(Document passage)

While the suicide attacks ceased in 2005, al-Qassam Brigades rocket and mortar attacks on towns and settlements near Gaza continued. Since 2002, paramilitary soldiers of al-Qassam Brigades and other groups have used homemade Qassam rockets to hit Israeli towns in the Negev, such as Sderot. Al-Qassam Brigades was estimated in 2007 to have launched 22% of the rocket and mortar attacks,[295] which killed fifteen people between the years 2000 and 2009 (see Palestinian rocket attacks on Israel).[296] The introduction of the Qassam-2 rocket in 2008 enabled Palestinian paramilitary groups to reach, from Gaza, such Israeli cities such as Ashkelon.[297]

In 2008, Hamas leader Khaled Mashaal, offered that Hamas would attack only military targets if the IDF would stop causing the deaths of Palestinian civilians.[298] Following a June 19, 2008 ceasefire, the al-Qassam Brigades ended its rocket attacks and arrested Fatah militants in Gaza who had continued sporadic rocket and mortar attacks against Israel. The al-Qassam Brigades resumed the attacks after the November 4 Israeli incursion into Gaza.[33][34]

Rocket attacks on Israel

According to Human Rights Watch, Hamas and other Palestinian armed groups have launched thousands of rockets into Israel since 2001, killing 15 civilians, wounding many more, and posing an ongoing threat to the nearly 800,000 Israeli civilians who live and work in the weapons’ range. Hamas officials have said that the rockets were aimed only at military targets, saying that civilian casualties were the "accidental result" of the weapons’ poor quality. According to Human Rights Watch statements by Hamas leaders suggest that the purpose of the rocket attacks was indeed to strike civilians and civilian objects. From January 2009, Hamas largely stopped launching rocket attacks on Israel and has on at least two occasions arrested members of other groups who have launched rockets, "showing that it has the ability to impose the law when it wants".[299] In February 2010, Hamas issued a statement regretting any harm that may have befallen Israeli civilians as a result of Palestinian rocket attacks during the Gaza war. It maintained that its rocket attacks had been aimed at Israeli military targets but lacked accuracy and hence sometimes hit civilian areas. Israel responded that Hamas had boasted repeatedly of targeting and murdering civilians in the media.[300]

Attempts to derail 2010 peace talks

In 2010, Hamas, who have been actively sidelined from the peace talks by Israel[citation needed], spearheaded a coordinated effort by 13 Palestinian militant groups, in attempt to derail the stalled peace talks between Israel and Mahmoud Abbas, President of the Palestinian Authority. According to the Israeli Coordinator of Government Activities in the Territories Major Gen. Eitan Dangot, Israel seeks to work with Salam Fayyad, to help revive the Palestinian economy, and hopes to hopes to ease restrictions on the Gaza Strip further, "while somehow preventing the Islamic militants who rule it from getting credit for any progress". According to Dangot, Hamas must not be seen as ruling successfully or be allowed to "get credit for a policy that would improve the lives of people."[301] The campaign consists of attacks against Israelis in which, according to a Hamas declaration in early September, "all options are open".[302][303][304][305] The participating groups also include Palestinian Islamic Jihad, the Popular Resistance Committees and an unnamed splinter group of Fatah.[306]

As part of the campaign, on August 31, 2010, 4 Israeli settlers, including a pregnant woman, were killed by Hamas militants while driving on Route 60 near the settlement Kiryat Arba, in the West bank. According to witnesses, militants opened fire on the moving vehicle, but then "approached the car" and shot the occupants in their seats at "close range". The attack was described by Israeli sources as one of the "worst" terrorist acts in years.[307][308][309] A senior Hamas official said that Israeli settlers in the West Bank are legitimate targets since "they are an army in every sense of the word".[310][311]

Themes of martyrdom

Izz al-Din Shuheil al-Masri, perpetrator of the 2001 Sbarro restaurant suicide bombing.

(End Document passage)
(Dataset excerpts)

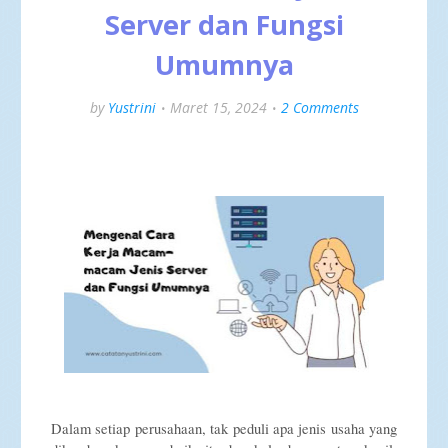
Server dan Fungsi
Umumnya
by
Yustrini
Maret 15, 2024
2 Comments
Dalam setiap perusahaan, tak peduli apa jenis usaha yang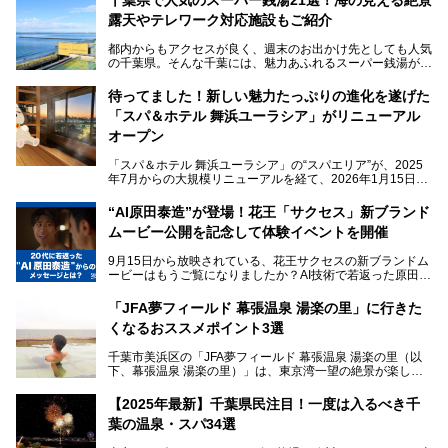
露天やテレワーク対応施設もご紹介
都内からもアクセスが良く、週末のお出かけ先としても人気
の千葉県。そんな千葉には、魅力あふれるスーパー銭湯がた
くさんあります。
待ってました！新しい魅力たっぷりの進化を遂げた
「サウナでしっかりととのいたい」「海が見える絶景で非日
「スパ＆ホテル 舞浜ユーラシア」がリニューアル
常を味わいたい」「子連れでも気兼ねなく1日過ごした
い」。
オープン
そんな多様なニーズに応える施設が揃っているため、その日
「スパ＆ホテル 舞浜ユーラシア」の“スパエリア”が、2025
の目的に合った施設がきっと見つかるはずです。
年7月からの大規模リニューアルを経て、2026年1月15日
（木）に再オープン！
さらに最近では、24時間営業で深夜まで滞在できる施設
“AI原田泰造”が登場！花王「サクセス」新ブランド
や、テレワーク・コワーキングスペースを備えた仕事もでき
新設エリアや生まれ変わった浴場・サウナの魅力を、人気キ
るスパも増えており、ただの入浴施設にとどまらない進化を
ムービー公開を記念して体験イベントを開催
ャラクター「ユーラシわん」と一緒にご紹介します。必見の
遂げています。
マル秘情報がたっぷり。ぜひチェックしてみてください！
9月15日から放映されている、花王サクセスの新ブランドム
───
本記事では、人気スーパー銭湯から絶景施設、コワーキング
ービーはもうご覧になりましたか？AI技術で若返った原田泰
提供元：SPA＆HOTEL舞浜ユーラシア【PR】
スペースや休憩スペースが充実した施設、子連れファミリー
造さんが登場して、“前を向くチカラに”というメッセージを
この記事はSPA＆HOTEL舞浜ユーラシアのPRレポート記事
向けの施設など、目的に合わせたおすすめの施設を紹介しま
伝えるムービーです。公開を記念して、スパメッツァおおた
です。
「JFA夢フィールド 幕張温泉 湯楽の里」に行きた
す。
か竜泉寺の湯にて体験イベントを開催。花王サクセスの製品
くなるおススメポイント3選
が無料で試せるチャンスです！
千葉県でスーパー銭湯選びに困った際は、ぜひ参考にしてく
───
ださい。
千葉市美浜区の「JFA夢フィールド 幕張温泉 湯楽の里（以
提供元：花王株式会社【PR】
下、幕張温泉 湯楽の里）」は、東京湾一望の絶景が楽しめ
この記事は花王株式会社商品のPRレポート記事です。
る日帰り温泉です。
設備も天然温泉の露天風呂、サウナ、岩盤浴のほか、高濃度
【2025年最新】千葉県民注目！一度は入るべき千
炭酸泉、海の見えるお休み処や食事処、展望抜群の屋上ま
葉の温泉・スパ34選
で、年代を問わずたっぷり楽しめます。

(End Dataset excerpts)

#### [Task]
Reproduce the part of the passage on Hamas attacks between "As part of the" and "restaurant suicide bombing.", inclusive. These records are separate material, apart from the passage on Hamas attacks.

#### [Task answer]
As part of the campaign, on August 31, 2010, 4 Israeli settlers, including a pregnant woman, were killed by Hamas militants while driving on Route 60 near the settlement Kiryat Arba, in the West bank. According to witnesses, militants opened fire on the moving vehicle, but then "approached the car" and shot the occupants in their seats at "close range". The attack was described by Israeli sources as one of the "worst" terrorist acts in years.[307][308][309] A senior Hamas official said that Israeli settlers in the West Bank are legitimate targets since "they are an army in every sense of the word".[310][311]

Themes of martyrdom

Izz al-Din Shuheil al-Masri, perpetrator of the 2001 Sbarro restaurant suicide bombing.